> _EXERCISE PROMPT_
Write out the stretch of lines from the one containing "text_box 17 [1345, 93, 1415, 166]" through the end, exactly as they appear, and leave the pictures out of your answer.

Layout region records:
============================================================

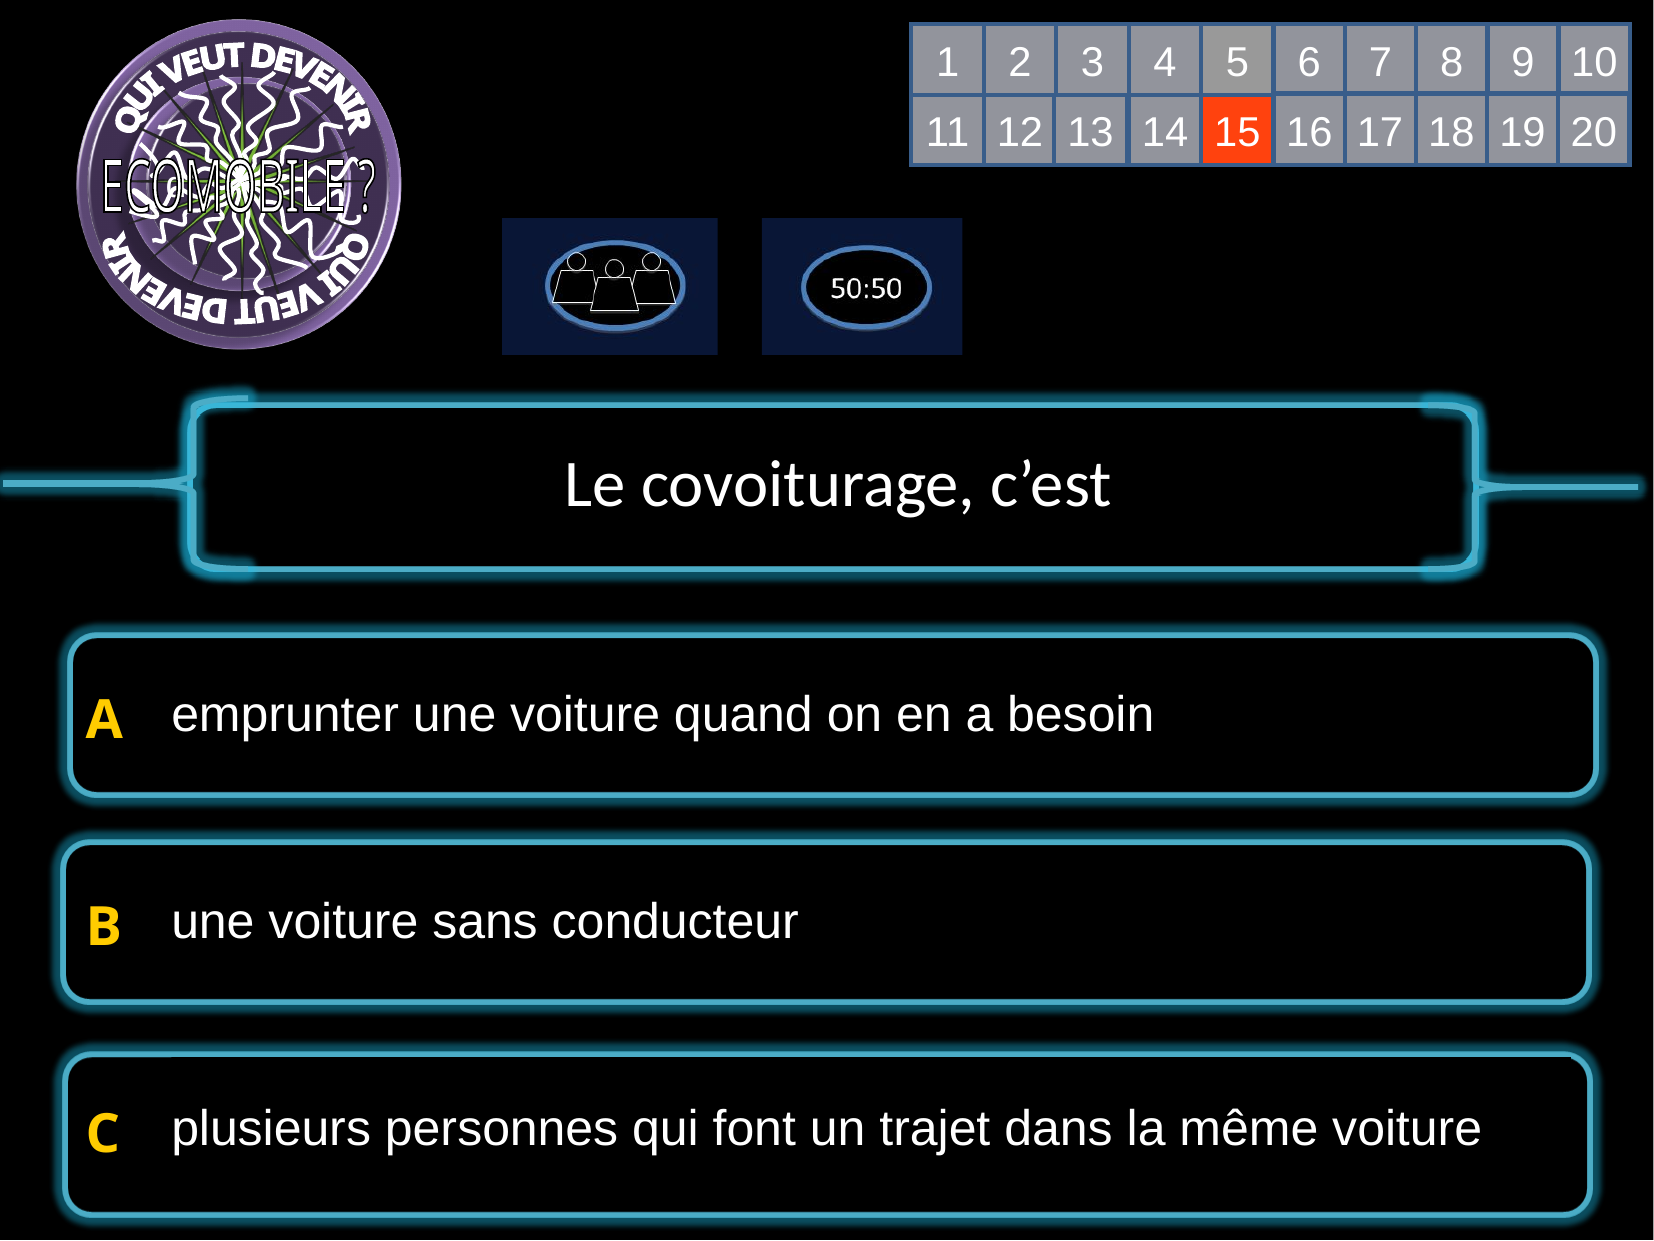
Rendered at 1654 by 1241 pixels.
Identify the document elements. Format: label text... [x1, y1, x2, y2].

text_box 17 [1345, 93, 1415, 166]
text_box 15 [1201, 94, 1273, 166]
text_box 9 [1487, 24, 1558, 93]
picture [45, 1034, 1610, 1235]
text_box 19 [1486, 93, 1558, 166]
text_box 14 [1128, 94, 1201, 166]
list plusieurs personnes qui font un trajet dans la même voiture [171, 1057, 1571, 1199]
list emprunter une voiture quand on en a besoin [171, 643, 1571, 786]
picture [50, 615, 1616, 815]
text_box 5 [1201, 24, 1273, 94]
text_box 1 [911, 24, 983, 94]
text_box 4 [1128, 24, 1201, 94]
picture [53, 18, 402, 370]
text_box 12 [983, 94, 1054, 166]
text_box 6 [1273, 24, 1344, 93]
text_box 13 [1054, 94, 1127, 166]
list une voiture sans conducteur [171, 850, 1571, 993]
text_box 10 [1558, 24, 1630, 93]
text_box 8 [1416, 24, 1487, 93]
text_box 7 [1344, 24, 1416, 93]
title Le covoiturage, c’est [200, 407, 1477, 573]
text_box 20 [1558, 93, 1630, 166]
text_box 18 [1415, 93, 1486, 166]
text_box 3 [1056, 24, 1128, 95]
text_box 16 [1273, 93, 1345, 166]
text_box 11 [911, 94, 983, 166]
picture [43, 822, 1609, 1022]
picture [0, 377, 1654, 591]
text_box 2 [983, 24, 1056, 94]
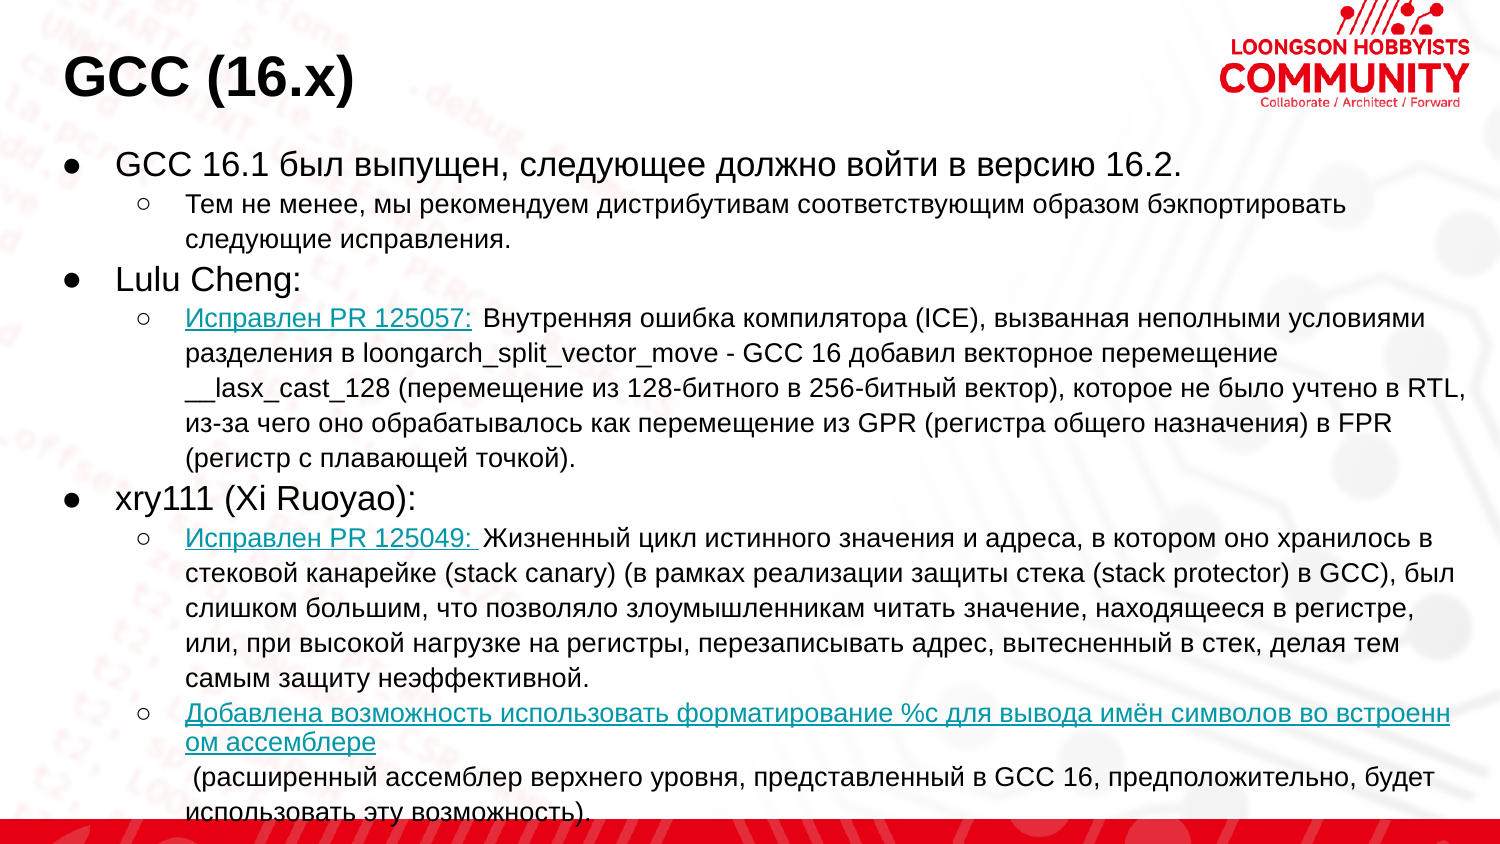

============================================================

> _SOLUTION FOR THIS TASK_
text_box 17 [1345, 93, 1415, 166]
text_box 15 [1201, 94, 1273, 166]
text_box 9 [1487, 24, 1558, 93]
picture [45, 1034, 1610, 1235]
text_box 19 [1486, 93, 1558, 166]
text_box 14 [1128, 94, 1201, 166]
list plusieurs personnes qui font un trajet dans la même voiture [171, 1057, 1571, 1199]
list emprunter une voiture quand on en a besoin [171, 643, 1571, 786]
picture [50, 615, 1616, 815]
text_box 5 [1201, 24, 1273, 94]
text_box 1 [911, 24, 983, 94]
text_box 4 [1128, 24, 1201, 94]
picture [53, 18, 402, 370]
text_box 12 [983, 94, 1054, 166]
text_box 6 [1273, 24, 1344, 93]
text_box 13 [1054, 94, 1127, 166]
list une voiture sans conducteur [171, 850, 1571, 993]
text_box 10 [1558, 24, 1630, 93]
text_box 8 [1416, 24, 1487, 93]
text_box 7 [1344, 24, 1416, 93]
title Le covoiturage, c’est [200, 407, 1477, 573]
text_box 20 [1558, 93, 1630, 166]
text_box 18 [1415, 93, 1486, 166]
text_box 3 [1056, 24, 1128, 95]
text_box 16 [1273, 93, 1345, 166]
text_box 11 [911, 94, 983, 166]
picture [43, 822, 1609, 1022]
picture [0, 377, 1654, 591]
text_box 2 [983, 24, 1056, 94]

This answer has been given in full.